Each line of the listing that holds "background" counts once; report how many there are, and nothing more.
INPUT DATA START
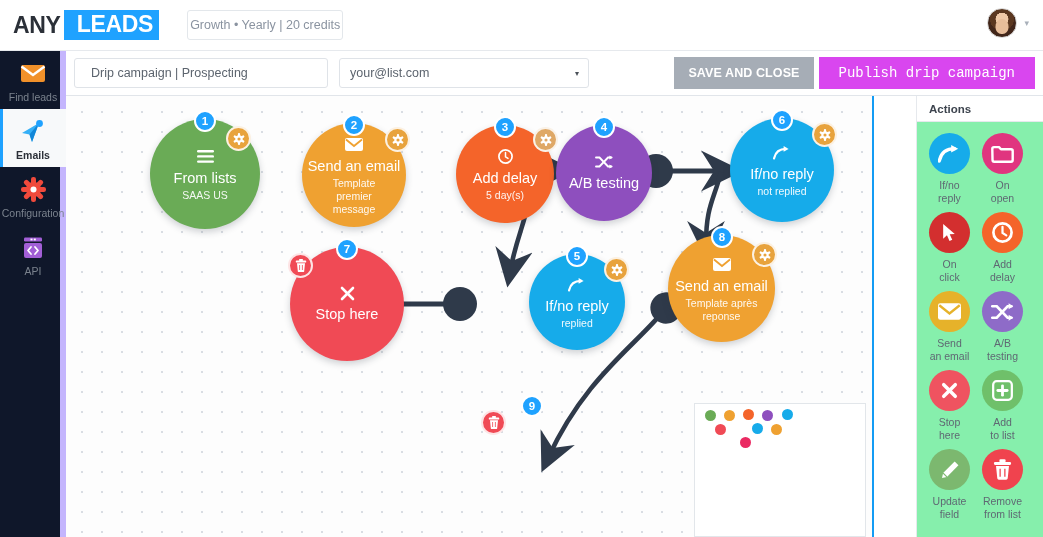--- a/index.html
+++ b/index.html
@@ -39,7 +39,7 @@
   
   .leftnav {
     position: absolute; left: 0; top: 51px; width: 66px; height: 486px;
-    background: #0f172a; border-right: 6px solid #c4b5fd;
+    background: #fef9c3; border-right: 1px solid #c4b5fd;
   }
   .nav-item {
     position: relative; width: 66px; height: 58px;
INPUT DATA END
COMPLETED EXERCISE: 2